A man cycles past CapitaLand Ltd.’s The Wharf Residence in Singapore. CapitaLand said July 25 it expects prices and sales of residential properties to moderate. Photographer: Munshi Ahmed/Bloomberg
CapitaLand Ltd.’s The Orchard Residences, center, stands in Singapore. Photographer: Munshi Ahmed/Bloomberg
“There have been successive rounds of measures coming through and with mortgage rates also beginning to move up, you will find that buyers are becoming more circumspect and wondering if these are the right entry levels,” said Vishnu Varathan, a Singapore-based economist at Mizuho, who forecasthome prices to fall 10 percent to 15 percent by 2016.
Singapore unveiled new rules in June governing how financial institutions grant property loans to individuals. Record home prices amid low interest rates raised concerns of a housing bubble and prompted the government to widen a more than four-year campaign to curb speculation in Asia’s second-most expensive housing market, according to a Knight Frank LLP and Citi Private Bank report.

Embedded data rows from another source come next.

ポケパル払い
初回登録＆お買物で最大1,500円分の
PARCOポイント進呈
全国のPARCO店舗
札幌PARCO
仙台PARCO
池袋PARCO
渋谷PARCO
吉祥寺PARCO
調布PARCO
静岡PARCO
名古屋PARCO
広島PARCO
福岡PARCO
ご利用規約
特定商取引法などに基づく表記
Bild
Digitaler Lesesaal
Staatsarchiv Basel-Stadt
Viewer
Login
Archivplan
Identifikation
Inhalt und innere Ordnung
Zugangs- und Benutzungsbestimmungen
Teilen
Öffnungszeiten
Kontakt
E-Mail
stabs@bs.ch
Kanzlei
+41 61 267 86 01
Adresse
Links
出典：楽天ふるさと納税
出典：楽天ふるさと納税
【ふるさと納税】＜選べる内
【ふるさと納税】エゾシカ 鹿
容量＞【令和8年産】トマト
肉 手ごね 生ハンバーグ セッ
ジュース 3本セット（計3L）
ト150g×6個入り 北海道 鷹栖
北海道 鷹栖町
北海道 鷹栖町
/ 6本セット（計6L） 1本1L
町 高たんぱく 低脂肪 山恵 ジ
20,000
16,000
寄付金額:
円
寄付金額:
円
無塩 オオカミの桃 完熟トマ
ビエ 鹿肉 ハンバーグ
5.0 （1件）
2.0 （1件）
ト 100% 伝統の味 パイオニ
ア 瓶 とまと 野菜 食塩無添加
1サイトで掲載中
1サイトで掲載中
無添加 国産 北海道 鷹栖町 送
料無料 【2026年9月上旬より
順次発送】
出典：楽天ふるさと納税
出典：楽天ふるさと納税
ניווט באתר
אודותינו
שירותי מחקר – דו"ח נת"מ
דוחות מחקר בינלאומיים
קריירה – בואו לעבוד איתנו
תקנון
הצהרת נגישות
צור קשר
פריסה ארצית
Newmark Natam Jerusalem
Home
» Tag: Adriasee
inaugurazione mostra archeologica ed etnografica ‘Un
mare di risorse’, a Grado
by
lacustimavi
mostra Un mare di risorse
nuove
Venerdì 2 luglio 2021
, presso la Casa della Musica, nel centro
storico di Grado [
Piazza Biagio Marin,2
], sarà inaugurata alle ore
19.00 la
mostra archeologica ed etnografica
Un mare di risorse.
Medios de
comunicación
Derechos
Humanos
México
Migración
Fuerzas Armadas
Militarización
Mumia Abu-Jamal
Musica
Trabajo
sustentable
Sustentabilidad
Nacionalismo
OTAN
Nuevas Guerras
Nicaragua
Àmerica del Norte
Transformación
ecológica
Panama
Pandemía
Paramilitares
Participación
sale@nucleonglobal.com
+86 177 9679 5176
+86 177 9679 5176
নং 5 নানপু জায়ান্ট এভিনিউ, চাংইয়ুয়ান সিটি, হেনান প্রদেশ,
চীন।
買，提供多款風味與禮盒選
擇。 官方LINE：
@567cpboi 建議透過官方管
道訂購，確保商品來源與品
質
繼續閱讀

The new loan framework requires that lenders take a borrower’s debt into consideration when granting property loans, the Monetary Authority of Singapore said June 28. Home loans should not exceed a total debt-servicing ratio of 60 percent and those that do will be considered imprudent, it said.
“Normalizing interest rates” will pose significant financial risks to individual borrowers and the economy, the Ministry of National Development said on its website in response to questions in parliament yesterday. The property curbs are needed to avoid a “major price correction,” it said.
Singapore’s home lending rates have risen about 0.5 percentage points in the past year, according to Keff Hui, a director at Mortgage Supermart Singapore, a mortgage broker.
Executive condominiums made up almost half of the homes sold in August, an unprecedented level, according to SLP International Property Consultants. Including these apartments, offered with some restrictions such as a monthly household income cap of S$12,000 ($9,523), August sales were 1,468, according to the government data.
“The bulk of the sales in August was on the executive condo side, not on private sales, which shows demand for private home sales is still low,” said Vikrant Pandey, a Singapore-based analyst at UOB Kay Hian, who expects the number of residential properties sold to drop 30 percent in the next 12 months and as much as a 10 percent decline in prices. “The measures are having their impact.”
Among the developers that began sales of projects in August was Wing Tai Holdings Ltd. (WINGT), which marketed its condominium in the Tampines area, an eastern suburb of Singapore. It sold 218 units of 337 marketed last month, according to the data. RV Residences, offered by Allgreen Properties Ltd., in the central district sold 39 of 83 units marketed, the data showed.